Would the new well grant the same mystical knowledge that Odin had gained from Mímir’s Well? Would Maggie’s Well be a source of shamanic wisdom, since the aquifer spanned the boundary between Odin’s property and the Warm Springs Indian Reservation? Maggie wouldn’t say, even when Sally wondered aloud if the well might accord her some greater measure of confidence before she marched into the forest for an extended nature hike with Opal.
Sally had at least resisted the temptation to simply sneak out to the well and taste the water for herself.
She slipped her feet into her brand new hiking boots and tied the laces. She wasn’t feeling quite as dizzy now. She focused on her breathing, inhaling through her nostrils and pushing the air out through her mouth, and that helped.
Opal was still beaming. “Aren’t you excited? I barely slept last night.”

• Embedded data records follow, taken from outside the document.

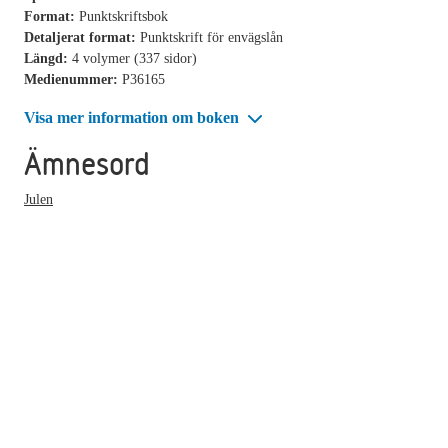
Format:
Punktskriftsbok
Detaljerat format:
Punktskrift för envägslån
Längd:
4 volymer (337 sidor)
Medienummer:
P36165
Visa mer information om boken
Ämnesord
Julen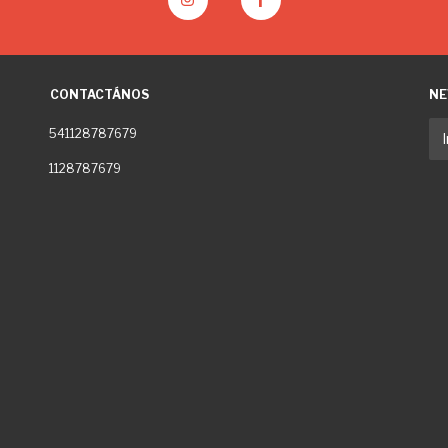
CONTACTÁNOS
NE
541128787679
1128787679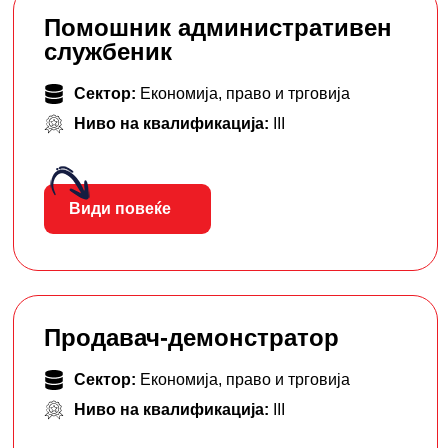
Помошник административен
службеник
Сектор:
Економија, право и трговија
Ниво на квалификација:
III
Види повеќе
Продавач-демонстратор
Сектор:
Економија, право и трговија
Ниво на квалификација:
III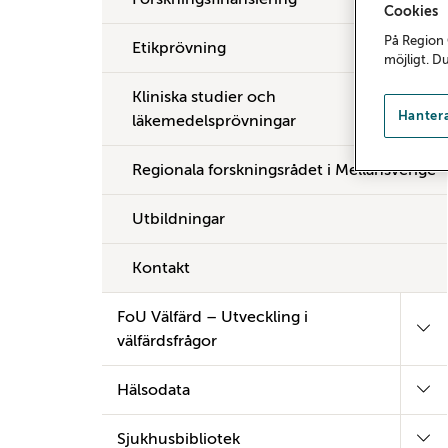
Cookies
På Region 
Etikprövning
möjligt. D
Kliniska studier och
Hantera
läkemedelsprövningar
Regionala forskningsrådet i Mellansverige
Utbildningar
Kontakt
FoU Välfärd – Utveckling i
välfärdsfrågor
Hälsodata
Sjukhusbibliotek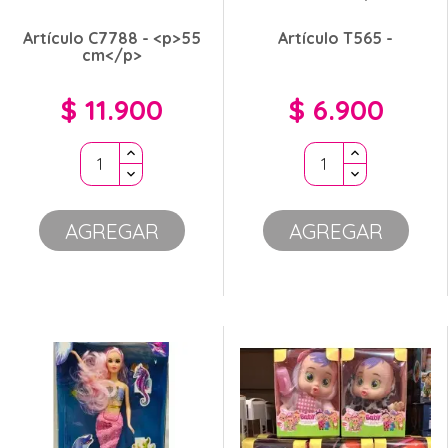
Artículo C7788 - <p>55
Artículo T565 -
cm</p>
$ 11.900
$ 6.900
Precio
Precio
AGREGAR
AGREGAR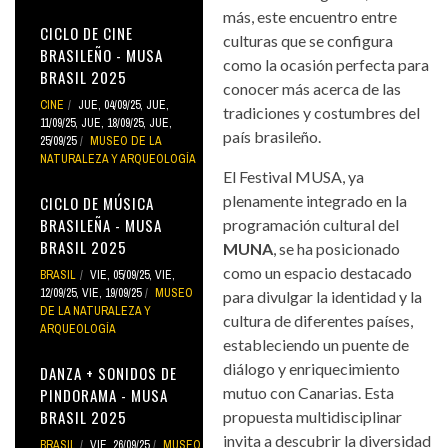
más, este encuentro entre
CICLO DE CINE
culturas que se configura
BRASILEÑO - MUSA
como la ocasión perfecta para
BRASIL 2025
conocer más acerca de las
CINE
JUE, 04/09/25
,
JUE,
tradiciones y costumbres del
11/09/25
,
JUE, 18/09/25
,
JUE,
país brasileño.
25/09/25
MUSEO DE LA
NATURALEZA Y ARQUEOLOGÍA
El Festival MUSA, ya
plenamente integrado en la
CICLO DE MÚSICA
BRASILEÑA - MUSA
programación cultural del
BRASIL 2025
MUNA
, se ha posicionado
como un espacio destacado
BRASIL
VIE, 05/09/25
,
VIE,
12/09/25
,
VIE, 19/09/25
MUSEO
para divulgar la identidad y la
DE LA NATURALEZA Y
cultura de diferentes países,
ARQUEOLOGÍA
estableciendo un puente de
diálogo y enriquecimiento
DANZA + SONIDOS DE
mutuo con Canarias. Esta
PINDORAMA - MUSA
BRASIL 2025
propuesta multidisciplinar
invita a descubrir la diversidad
BRASIL
VIE, 26/09/25
MUSEO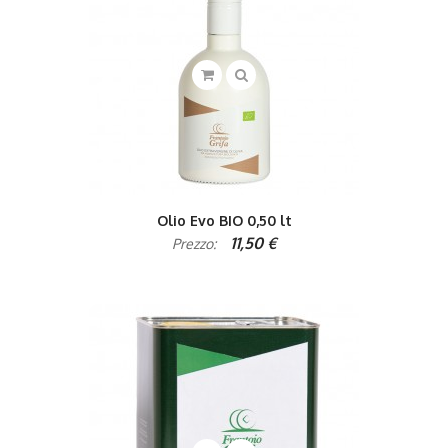
Olio Evo BIO 0,50 lt
11,50 €
Prezzo: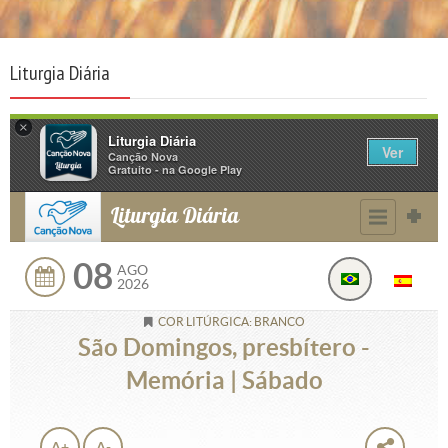
Liturgia Diária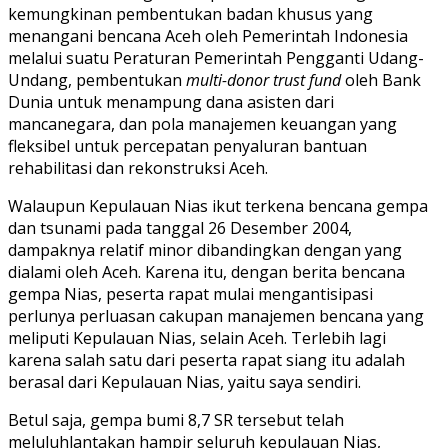
kemungkinan pembentukan badan khusus yang
menangani bencana Aceh oleh Pemerintah Indonesia
melalui suatu Peraturan Pemerintah Pengganti Udang-
Undang, pembentukan
multi-donor trust fund
oleh Bank
Dunia untuk menampung dana asisten dari
mancanegara, dan pola manajemen keuangan yang
fleksibel untuk percepatan penyaluran bantuan
rehabilitasi dan rekonstruksi Aceh.
Walaupun Kepulauan Nias ikut terkena bencana gempa
dan tsunami pada tanggal 26 Desember 2004,
dampaknya relatif minor dibandingkan dengan yang
dialami oleh Aceh. Karena itu, dengan berita bencana
gempa Nias, peserta rapat mulai mengantisipasi
perlunya perluasan cakupan manajemen bencana yang
meliputi Kepulauan Nias, selain Aceh. Terlebih lagi
karena salah satu dari peserta rapat siang itu adalah
berasal dari Kepulauan Nias, yaitu saya sendiri.
Betul saja, gempa bumi 8,7 SR tersebut telah
meluluhlantakan hampir seluruh kepulauan Nias,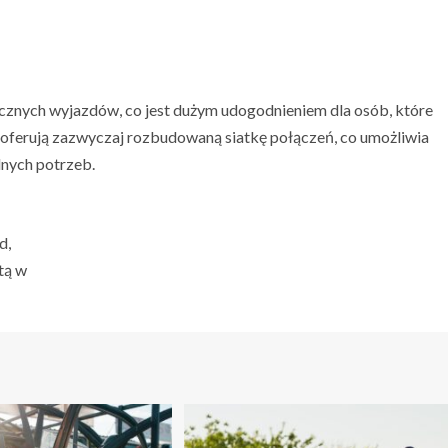
znych wyjazdów, co jest dużym udogodnieniem dla osób, które
oferują zazwyczaj rozbudowaną siatkę połączeń, co umożliwia
lnych potrzeb.
d,
tą w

Sally managed a small grin. As soon as their Indian guide arrived, Sally and Opal would hike into the forest for four days. Far away from parents and research papers, they would get hands-on with native plants, connect with indigenous spirits, and maybe even build relationships with an elemental or two. It was no wonder that Opal was nearly jumping out of her skin with anticipation.
Still, Sally was curious why neither Frigga nor Freya had pushed her in this direction before. It would have been simple enough to drag her into the forest and insist she become acquainted with the magick of her home turf.
In Ireland, Sally had learned the hard way how very much can go explosively wrong when local energies are ignored. Her roommate had paid the price of her own ignorance and hubris, in blood. And all the time Sally had been practicing magick in Oregon, she’d ignored the native energies running beneath her feet. She hadn’t even thought about it. It was nothing short of stupid.